§ Exercise prompt
Rewrite the entries, changing every "common name" to "vernacular name" and keeping everything else the same. Leave out the pictures.

══ Material provided

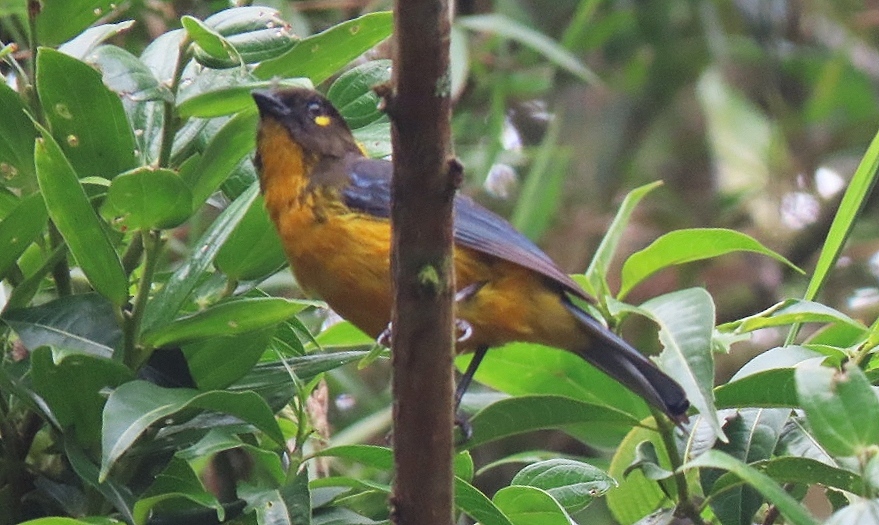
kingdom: Animalia
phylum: Chordata
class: Aves
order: Passeriformes
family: Thraupidae
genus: Anisognathus
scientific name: Anisognathus lacrymosus
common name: Lacrimose mountain-tanager
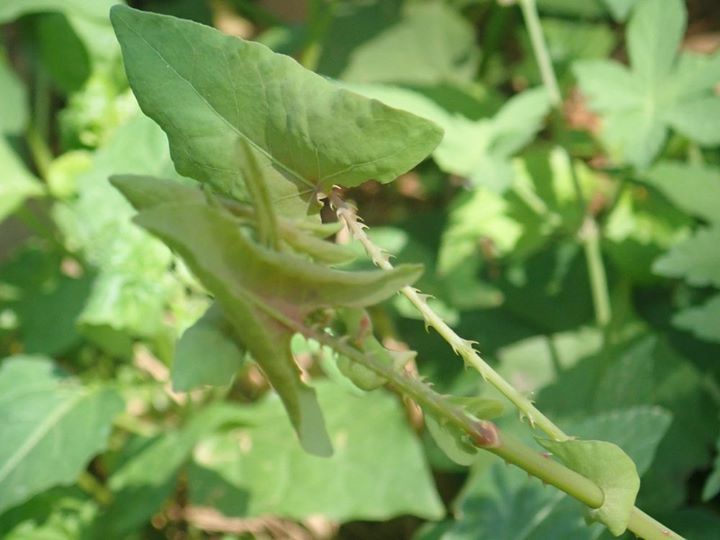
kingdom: Plantae
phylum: Tracheophyta
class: Magnoliopsida
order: Caryophyllales
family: Polygonaceae
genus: Persicaria
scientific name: Persicaria perfoliata
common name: Asiatic tearthumb
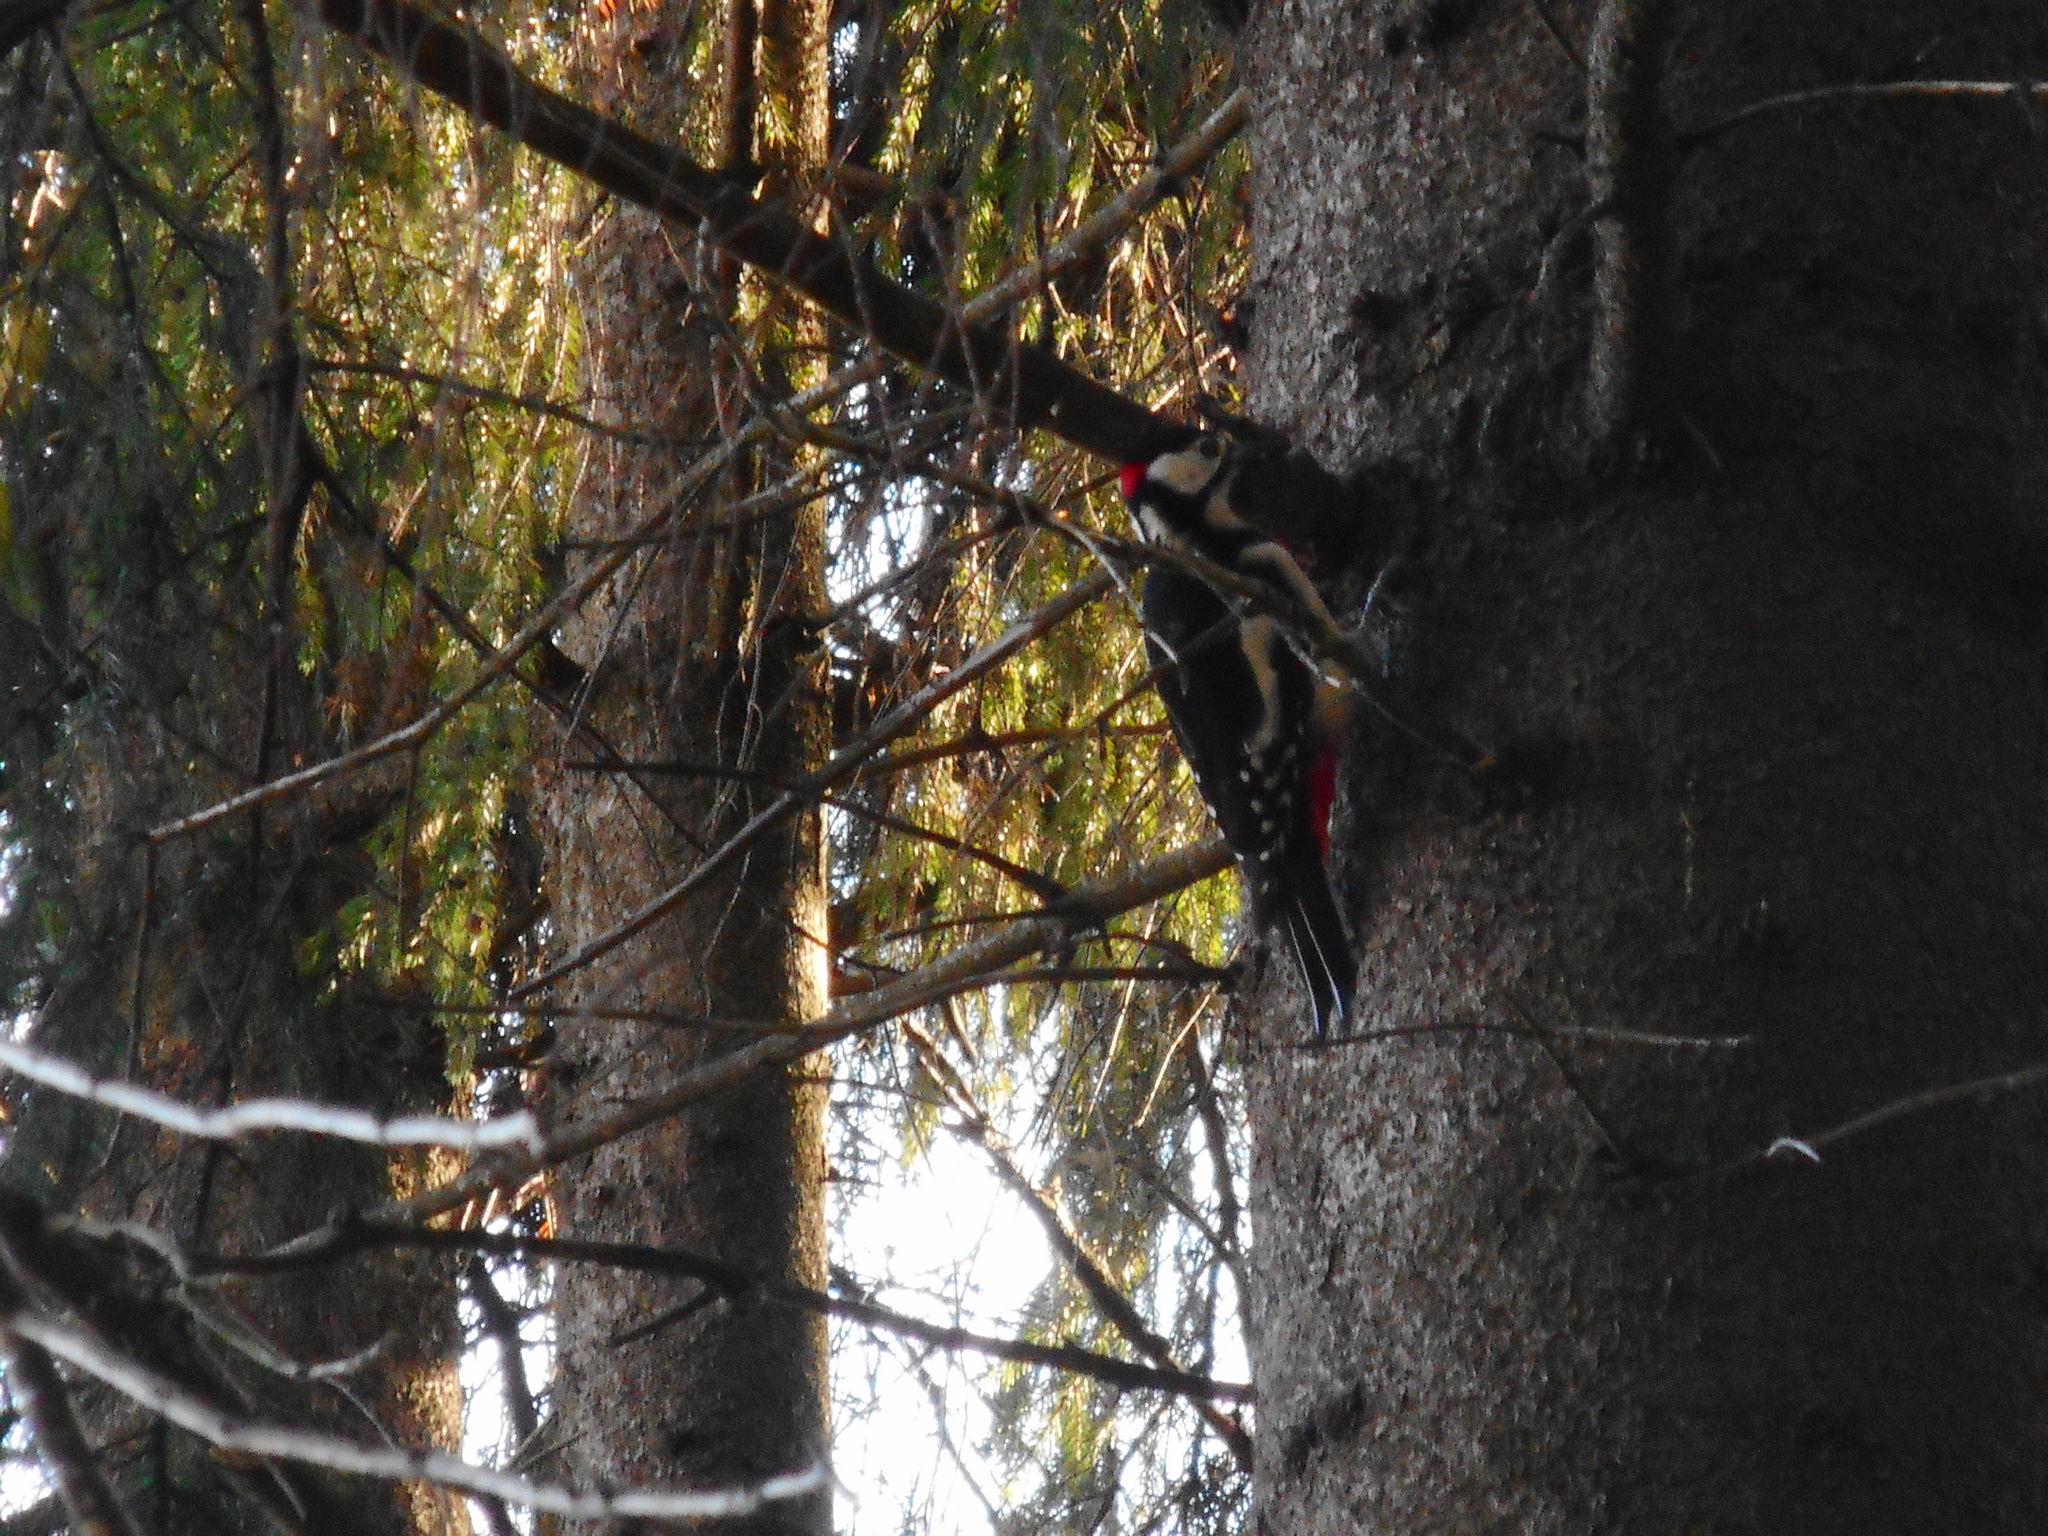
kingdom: Animalia
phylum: Chordata
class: Aves
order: Piciformes
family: Picidae
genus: Dendrocopos
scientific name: Dendrocopos major
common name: Great spotted woodpecker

════

§ Problem solution
kingdom: Animalia
phylum: Chordata
class: Aves
order: Passeriformes
family: Thraupidae
genus: Anisognathus
scientific name: Anisognathus lacrymosus
vernacular name: Lacrimose mountain-tanager
kingdom: Plantae
phylum: Tracheophyta
class: Magnoliopsida
order: Caryophyllales
family: Polygonaceae
genus: Persicaria
scientific name: Persicaria perfoliata
vernacular name: Asiatic tearthumb
kingdom: Animalia
phylum: Chordata
class: Aves
order: Piciformes
family: Picidae
genus: Dendrocopos
scientific name: Dendrocopos major
vernacular name: Great spotted woodpecker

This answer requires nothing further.